小さな幸せ

思想・学問

 昨日は精神科の診察がありました。
 最近はわりと調子が良いので、世間話に終始しました。

 精神科医は、仕事は適当にこなして、日常のちょっとしたことに幸福感を覚えられるようになったなら、それが一番良いと言います。
 偉くなったところで、大したことはない、と。

 それはそうでしょうねえ。

 偉くなったところで大したことではありません。
 ていうか、精神病で長く休んでしまった私が出世するはずもなく、出世を望んだところで、虚しいかぎりです。

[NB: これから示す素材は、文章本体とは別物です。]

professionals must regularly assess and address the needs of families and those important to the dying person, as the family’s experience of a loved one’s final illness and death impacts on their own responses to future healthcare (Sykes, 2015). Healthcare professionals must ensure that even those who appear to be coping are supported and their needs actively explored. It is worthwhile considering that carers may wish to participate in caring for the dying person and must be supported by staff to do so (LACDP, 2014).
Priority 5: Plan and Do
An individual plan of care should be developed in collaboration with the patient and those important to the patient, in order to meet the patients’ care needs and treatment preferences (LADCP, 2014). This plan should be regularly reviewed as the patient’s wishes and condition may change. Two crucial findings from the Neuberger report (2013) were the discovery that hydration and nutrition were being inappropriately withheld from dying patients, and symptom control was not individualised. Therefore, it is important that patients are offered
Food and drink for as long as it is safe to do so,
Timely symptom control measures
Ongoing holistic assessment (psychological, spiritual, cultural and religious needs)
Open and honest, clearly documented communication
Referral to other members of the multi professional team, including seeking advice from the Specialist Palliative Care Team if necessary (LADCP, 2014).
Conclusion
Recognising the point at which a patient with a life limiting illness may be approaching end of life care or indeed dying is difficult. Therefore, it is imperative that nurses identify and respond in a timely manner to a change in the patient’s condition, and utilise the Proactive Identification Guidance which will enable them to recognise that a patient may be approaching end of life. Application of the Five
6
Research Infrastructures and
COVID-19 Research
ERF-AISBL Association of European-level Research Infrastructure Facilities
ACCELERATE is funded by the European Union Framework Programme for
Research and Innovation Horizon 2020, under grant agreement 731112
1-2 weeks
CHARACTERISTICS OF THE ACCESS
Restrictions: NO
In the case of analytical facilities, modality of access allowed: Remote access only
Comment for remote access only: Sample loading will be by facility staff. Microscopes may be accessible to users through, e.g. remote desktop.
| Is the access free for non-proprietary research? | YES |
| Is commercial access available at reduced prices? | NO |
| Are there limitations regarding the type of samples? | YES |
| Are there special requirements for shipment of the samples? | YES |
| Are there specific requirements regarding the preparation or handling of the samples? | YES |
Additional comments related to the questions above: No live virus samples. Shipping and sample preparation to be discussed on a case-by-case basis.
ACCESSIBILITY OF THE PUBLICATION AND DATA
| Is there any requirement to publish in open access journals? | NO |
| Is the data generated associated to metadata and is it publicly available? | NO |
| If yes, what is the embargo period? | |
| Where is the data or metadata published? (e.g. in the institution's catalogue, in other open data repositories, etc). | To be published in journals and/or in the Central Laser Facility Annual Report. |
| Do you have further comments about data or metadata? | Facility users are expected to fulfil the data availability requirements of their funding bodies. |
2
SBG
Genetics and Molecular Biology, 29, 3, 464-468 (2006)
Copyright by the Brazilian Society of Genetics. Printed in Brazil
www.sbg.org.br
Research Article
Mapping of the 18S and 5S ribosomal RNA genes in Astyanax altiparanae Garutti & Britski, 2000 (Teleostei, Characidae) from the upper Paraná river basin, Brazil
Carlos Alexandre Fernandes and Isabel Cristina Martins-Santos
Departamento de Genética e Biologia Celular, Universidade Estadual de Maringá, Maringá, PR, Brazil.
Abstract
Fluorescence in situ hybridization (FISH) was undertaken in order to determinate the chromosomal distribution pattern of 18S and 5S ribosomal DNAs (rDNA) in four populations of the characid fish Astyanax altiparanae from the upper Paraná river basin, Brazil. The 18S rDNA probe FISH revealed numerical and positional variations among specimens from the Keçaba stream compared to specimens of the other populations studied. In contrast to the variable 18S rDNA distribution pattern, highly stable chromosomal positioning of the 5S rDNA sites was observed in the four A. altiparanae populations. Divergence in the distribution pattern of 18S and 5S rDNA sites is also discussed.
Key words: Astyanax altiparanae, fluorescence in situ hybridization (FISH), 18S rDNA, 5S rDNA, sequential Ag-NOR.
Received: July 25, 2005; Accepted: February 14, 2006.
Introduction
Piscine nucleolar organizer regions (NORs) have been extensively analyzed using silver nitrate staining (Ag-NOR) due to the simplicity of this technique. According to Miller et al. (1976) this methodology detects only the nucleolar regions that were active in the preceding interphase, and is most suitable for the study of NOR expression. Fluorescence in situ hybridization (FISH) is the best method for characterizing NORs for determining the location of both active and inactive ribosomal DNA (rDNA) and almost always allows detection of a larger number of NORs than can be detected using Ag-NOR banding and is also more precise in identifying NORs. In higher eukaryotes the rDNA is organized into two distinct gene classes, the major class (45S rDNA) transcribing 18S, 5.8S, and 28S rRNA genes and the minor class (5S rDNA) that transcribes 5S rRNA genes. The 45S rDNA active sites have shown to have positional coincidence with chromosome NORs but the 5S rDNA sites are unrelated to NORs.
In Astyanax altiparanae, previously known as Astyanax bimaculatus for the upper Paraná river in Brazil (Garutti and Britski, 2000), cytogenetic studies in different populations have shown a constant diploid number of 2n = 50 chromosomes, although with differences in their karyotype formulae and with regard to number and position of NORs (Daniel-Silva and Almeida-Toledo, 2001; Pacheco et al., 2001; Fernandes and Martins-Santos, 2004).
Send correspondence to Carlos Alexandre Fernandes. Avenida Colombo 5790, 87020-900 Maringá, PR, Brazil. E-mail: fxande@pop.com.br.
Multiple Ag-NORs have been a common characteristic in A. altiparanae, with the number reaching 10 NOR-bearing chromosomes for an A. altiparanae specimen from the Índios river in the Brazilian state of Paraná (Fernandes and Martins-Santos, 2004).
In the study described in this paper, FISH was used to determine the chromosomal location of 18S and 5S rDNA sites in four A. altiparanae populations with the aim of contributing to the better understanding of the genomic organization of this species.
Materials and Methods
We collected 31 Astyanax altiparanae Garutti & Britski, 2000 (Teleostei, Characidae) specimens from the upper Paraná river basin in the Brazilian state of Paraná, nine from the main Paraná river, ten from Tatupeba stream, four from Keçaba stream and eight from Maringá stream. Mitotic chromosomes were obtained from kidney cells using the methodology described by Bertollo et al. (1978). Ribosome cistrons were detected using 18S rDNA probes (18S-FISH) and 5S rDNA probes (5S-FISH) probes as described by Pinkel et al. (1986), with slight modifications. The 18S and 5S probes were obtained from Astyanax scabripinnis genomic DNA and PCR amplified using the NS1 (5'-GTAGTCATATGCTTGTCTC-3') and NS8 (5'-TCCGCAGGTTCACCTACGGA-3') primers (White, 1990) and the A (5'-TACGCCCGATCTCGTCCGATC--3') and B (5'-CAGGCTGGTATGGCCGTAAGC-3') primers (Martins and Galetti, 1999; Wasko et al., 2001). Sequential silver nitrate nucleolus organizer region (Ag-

 偉くなると言えば、今、自民党の総裁選のニュースが盛んに流れています。
 政治家は、偉くなりたいのでしょうねぇ。
 それに幸福感を覚えるのなら、大いにやったら良いでしょう。
 今回は本命不在と言うか、誰が勝つのか、予想がつきません。

 河野、岸田、高市が激しい権力闘争を繰り広げています。
 その裏では安倍、麻生、二階、森などが暗躍しているようです。
 猿山の猿のボス争いとたいして変わらないような気がします。

 私は、地味でつまらないけれど、安定政権を築くことが出来るのは、岸田候補だと思っています。
 河野は舌禍事件を起こしそうだし、高市は右に振れているように思うからです。

 それにしても、権力闘争に血道をあげるのはなぜなのでしょうね。
 争いごとというのは絶えた試しがなく、殺し合いではなく、言論による戦いですから、平和でよいと言えばそのとおりで、私たち庶民は、平和な争いごとを、一種のエンターテイメントだと思って傍観していればよいのです。

 殺しあいをするのではなく、頭数を数えるほうがマシだと言ったのは誰でしたか。

 私は権力闘争とは無縁の世界で生きています。
 働いて、休日は少し楽しんで、死んでいくばかりです。

 死ぬばかりだといっても、私は生まれてくる前にも、死んだ後にも、私という存在の核のようなものが、過去も未来もあり続けているはずだという予感を、ぼんやりと持ち続けています。

 それは輪廻転生とも、幽霊とも異なる、もっと神聖で複雑なものだとも思っています。
 そうであるなら、現世での出世など、馬鹿々々しいことだし、時間の無駄だと感じます。

 では何をよすがに生きるのでしょう?

 コリン・ウィルソンの言う至高体験を求めるということになろうかと思います。
 至高体験と言っても、大それたことではありません。

 例えば休日の朝ののんびりした幸福感。 
 散歩や旅行、芸術鑑賞など、ほんの些細な幸せで十分なのだろうと思っています。
 奇麗な花が咲いていた、飯が旨かった、その程度で。

 可能ならば早く引退して、山中に庵をむすぶ代わりに、都会の片隅で、世捨て人のような生き方が出来ればこんな幸せなことはないと思いますが、それでは生活出来なくなってしまいます。

 サラリーマンを続けながら、小さな幸せを求めるしかありません。

 ちょっと寂しい気はしますが。